Pictured people or hands with joints:
*****
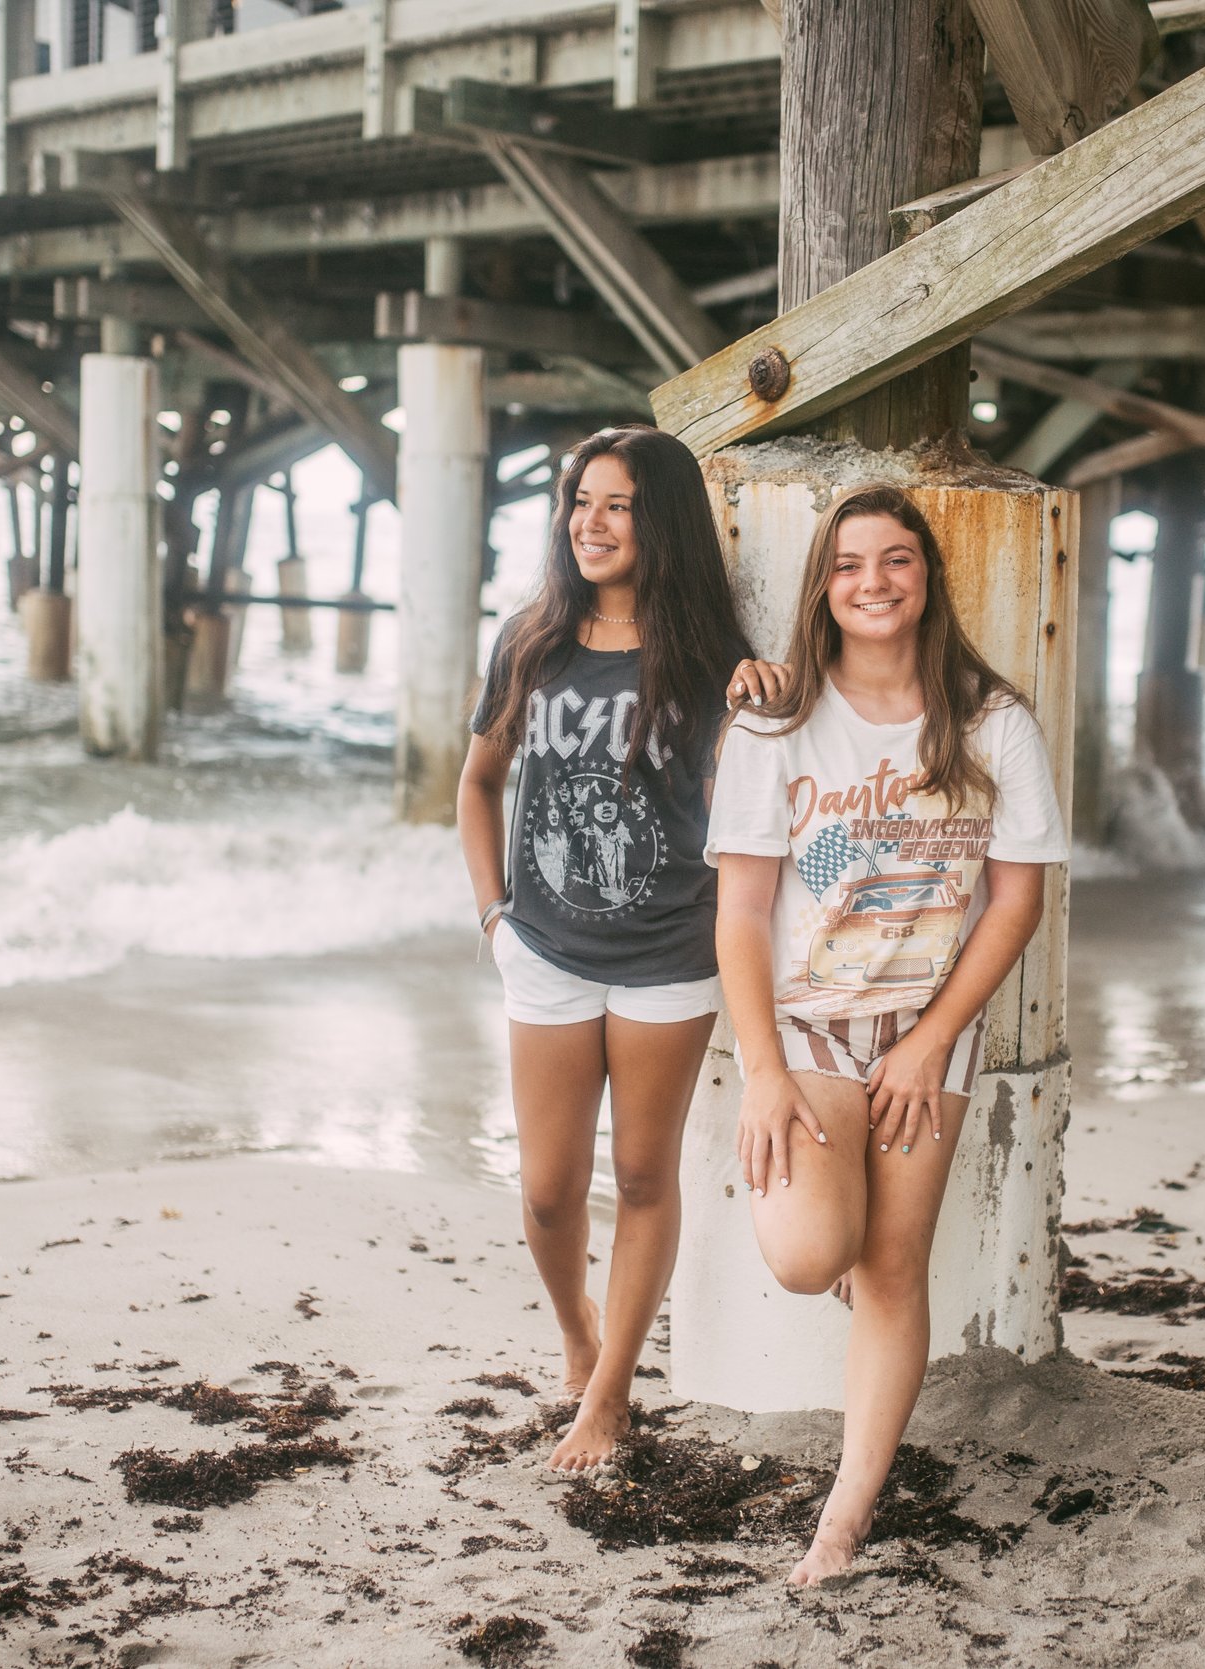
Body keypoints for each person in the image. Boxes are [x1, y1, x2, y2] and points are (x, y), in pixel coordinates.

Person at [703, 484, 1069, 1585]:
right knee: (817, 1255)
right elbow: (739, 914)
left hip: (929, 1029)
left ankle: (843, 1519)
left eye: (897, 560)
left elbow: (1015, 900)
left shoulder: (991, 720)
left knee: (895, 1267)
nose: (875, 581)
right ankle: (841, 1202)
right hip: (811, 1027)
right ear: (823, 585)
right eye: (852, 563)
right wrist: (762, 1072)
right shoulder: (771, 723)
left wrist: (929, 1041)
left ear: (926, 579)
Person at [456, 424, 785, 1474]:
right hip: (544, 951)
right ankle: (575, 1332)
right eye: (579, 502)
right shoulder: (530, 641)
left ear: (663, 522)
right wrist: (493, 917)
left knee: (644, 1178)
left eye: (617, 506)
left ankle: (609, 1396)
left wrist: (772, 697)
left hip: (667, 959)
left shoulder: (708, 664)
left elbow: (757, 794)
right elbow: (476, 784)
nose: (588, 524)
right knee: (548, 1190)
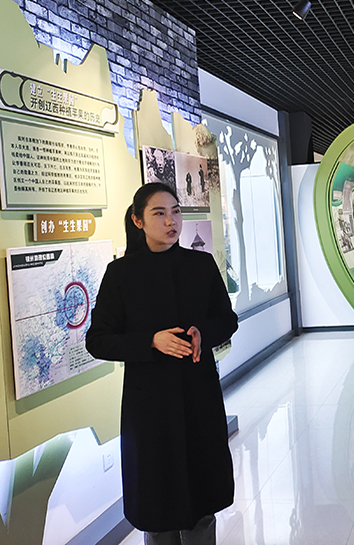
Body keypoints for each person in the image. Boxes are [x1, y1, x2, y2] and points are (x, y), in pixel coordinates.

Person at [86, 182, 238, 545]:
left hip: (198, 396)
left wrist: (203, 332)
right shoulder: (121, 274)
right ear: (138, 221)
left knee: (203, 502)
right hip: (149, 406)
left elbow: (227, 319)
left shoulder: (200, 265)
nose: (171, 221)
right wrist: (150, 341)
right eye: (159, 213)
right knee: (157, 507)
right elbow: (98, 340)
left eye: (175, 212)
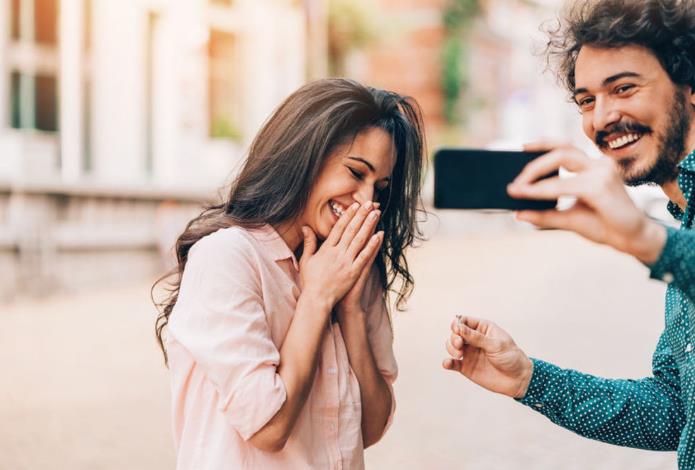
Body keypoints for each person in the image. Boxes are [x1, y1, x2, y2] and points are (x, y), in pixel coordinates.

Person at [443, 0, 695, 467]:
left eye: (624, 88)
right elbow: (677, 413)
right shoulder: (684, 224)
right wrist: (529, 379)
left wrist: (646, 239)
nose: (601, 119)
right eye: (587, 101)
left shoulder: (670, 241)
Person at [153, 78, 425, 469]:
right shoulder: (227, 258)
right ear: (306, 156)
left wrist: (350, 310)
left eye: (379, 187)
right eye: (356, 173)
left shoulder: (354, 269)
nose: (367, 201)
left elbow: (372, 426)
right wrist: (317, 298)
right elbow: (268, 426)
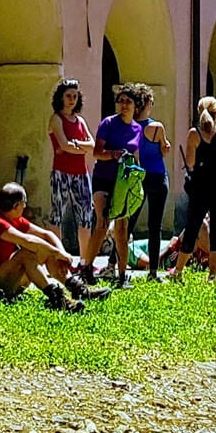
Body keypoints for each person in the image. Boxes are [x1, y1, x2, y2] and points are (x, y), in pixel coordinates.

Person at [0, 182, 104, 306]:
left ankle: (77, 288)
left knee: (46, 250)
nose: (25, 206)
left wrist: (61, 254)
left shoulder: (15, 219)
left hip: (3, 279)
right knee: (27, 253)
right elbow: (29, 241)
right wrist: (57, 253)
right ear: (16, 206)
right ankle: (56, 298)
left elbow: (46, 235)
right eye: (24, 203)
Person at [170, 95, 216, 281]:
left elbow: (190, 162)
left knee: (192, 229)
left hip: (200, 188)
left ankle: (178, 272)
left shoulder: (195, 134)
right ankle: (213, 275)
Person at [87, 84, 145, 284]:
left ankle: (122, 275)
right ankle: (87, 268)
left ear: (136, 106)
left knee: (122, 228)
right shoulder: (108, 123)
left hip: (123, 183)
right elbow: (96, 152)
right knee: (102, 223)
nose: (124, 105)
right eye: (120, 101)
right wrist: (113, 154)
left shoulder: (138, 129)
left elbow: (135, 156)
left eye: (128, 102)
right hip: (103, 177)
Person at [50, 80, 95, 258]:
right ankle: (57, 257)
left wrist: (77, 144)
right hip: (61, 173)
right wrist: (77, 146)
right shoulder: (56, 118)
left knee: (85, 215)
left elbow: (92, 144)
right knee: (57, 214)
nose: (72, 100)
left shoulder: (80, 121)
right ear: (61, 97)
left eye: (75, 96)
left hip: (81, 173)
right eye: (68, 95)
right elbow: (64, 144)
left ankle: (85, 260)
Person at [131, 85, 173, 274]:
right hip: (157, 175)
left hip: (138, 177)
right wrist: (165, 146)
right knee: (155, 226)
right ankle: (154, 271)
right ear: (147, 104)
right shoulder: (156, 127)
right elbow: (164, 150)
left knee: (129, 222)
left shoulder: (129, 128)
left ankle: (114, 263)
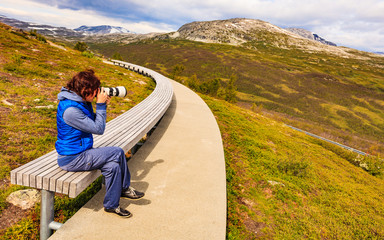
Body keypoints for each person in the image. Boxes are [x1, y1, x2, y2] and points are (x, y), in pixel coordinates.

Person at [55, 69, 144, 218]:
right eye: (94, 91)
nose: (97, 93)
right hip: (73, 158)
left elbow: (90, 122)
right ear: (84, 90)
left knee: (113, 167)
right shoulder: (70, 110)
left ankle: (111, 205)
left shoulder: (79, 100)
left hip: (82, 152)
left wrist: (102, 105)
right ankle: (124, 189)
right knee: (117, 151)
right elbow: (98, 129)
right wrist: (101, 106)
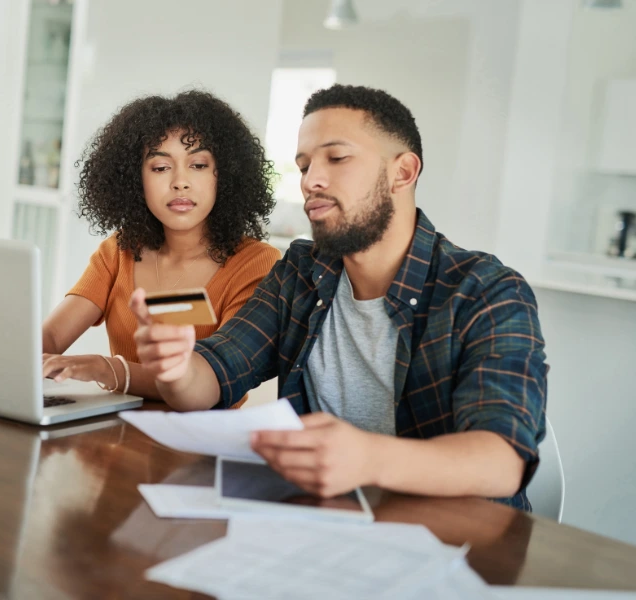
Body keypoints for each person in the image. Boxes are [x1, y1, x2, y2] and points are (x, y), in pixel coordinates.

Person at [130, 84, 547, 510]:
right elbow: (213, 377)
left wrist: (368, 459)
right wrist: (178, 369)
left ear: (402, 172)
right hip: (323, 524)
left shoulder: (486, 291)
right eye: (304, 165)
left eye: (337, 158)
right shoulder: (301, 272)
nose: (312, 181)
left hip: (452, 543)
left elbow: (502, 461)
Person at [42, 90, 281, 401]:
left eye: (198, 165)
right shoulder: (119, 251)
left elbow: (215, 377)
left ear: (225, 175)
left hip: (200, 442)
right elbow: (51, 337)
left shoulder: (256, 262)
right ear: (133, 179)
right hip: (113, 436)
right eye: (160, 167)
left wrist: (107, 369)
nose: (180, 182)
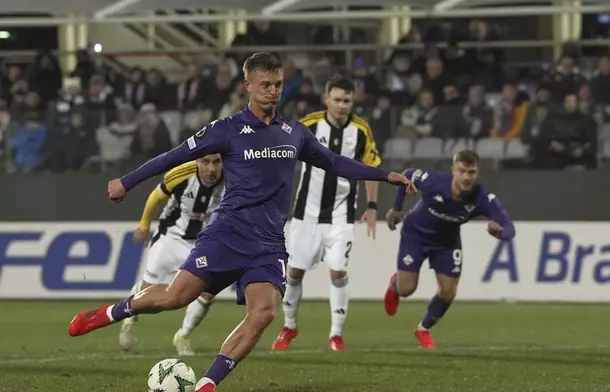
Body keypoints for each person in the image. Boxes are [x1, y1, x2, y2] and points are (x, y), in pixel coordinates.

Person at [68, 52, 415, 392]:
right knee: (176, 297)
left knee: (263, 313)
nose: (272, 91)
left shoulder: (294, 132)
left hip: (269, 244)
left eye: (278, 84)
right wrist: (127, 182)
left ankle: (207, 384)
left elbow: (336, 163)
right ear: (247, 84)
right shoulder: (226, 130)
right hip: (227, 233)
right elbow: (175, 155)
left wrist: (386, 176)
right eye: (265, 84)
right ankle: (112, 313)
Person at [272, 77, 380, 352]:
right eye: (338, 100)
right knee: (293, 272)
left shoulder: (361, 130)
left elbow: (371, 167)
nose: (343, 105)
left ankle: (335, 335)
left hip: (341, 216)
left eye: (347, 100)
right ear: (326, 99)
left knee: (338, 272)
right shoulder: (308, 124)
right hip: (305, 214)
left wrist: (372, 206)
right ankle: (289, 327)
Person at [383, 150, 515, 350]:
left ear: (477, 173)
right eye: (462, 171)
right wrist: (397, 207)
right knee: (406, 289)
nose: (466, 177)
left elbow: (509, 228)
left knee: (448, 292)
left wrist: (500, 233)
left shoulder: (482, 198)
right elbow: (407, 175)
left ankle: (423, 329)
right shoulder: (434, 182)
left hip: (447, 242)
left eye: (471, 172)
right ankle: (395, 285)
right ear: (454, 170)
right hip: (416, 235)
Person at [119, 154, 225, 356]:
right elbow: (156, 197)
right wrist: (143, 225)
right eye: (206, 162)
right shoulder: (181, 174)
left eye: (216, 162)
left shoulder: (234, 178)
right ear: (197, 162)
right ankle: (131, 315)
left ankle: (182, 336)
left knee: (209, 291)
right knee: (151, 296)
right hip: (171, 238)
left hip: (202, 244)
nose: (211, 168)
*****
## REQUIRED WORK:
Range to copy from the records above: the line containing "left eye: (617, 506)" to the line containing "left elbow: (227, 319)", both included. Output those lines exactly and only those, skipping pictures.

## TASK OUTPUT:
left eye: (617, 506)
left ankle: (609, 1396)
left wrist: (772, 697)
left hip: (667, 959)
left shoulder: (708, 664)
left elbow: (757, 794)
right elbow: (476, 784)
nose: (588, 524)
right knee: (548, 1190)
Body keypoints for each person in the image. Boxes are [x1, y1, x2, y2] and points are (x, y), in pixel coordinates.

Person at [86, 182, 238, 545]:
left hip: (198, 396)
left wrist: (203, 332)
right shoulder: (121, 274)
right ear: (138, 221)
left knee: (203, 502)
right hip: (149, 406)
left elbow: (227, 319)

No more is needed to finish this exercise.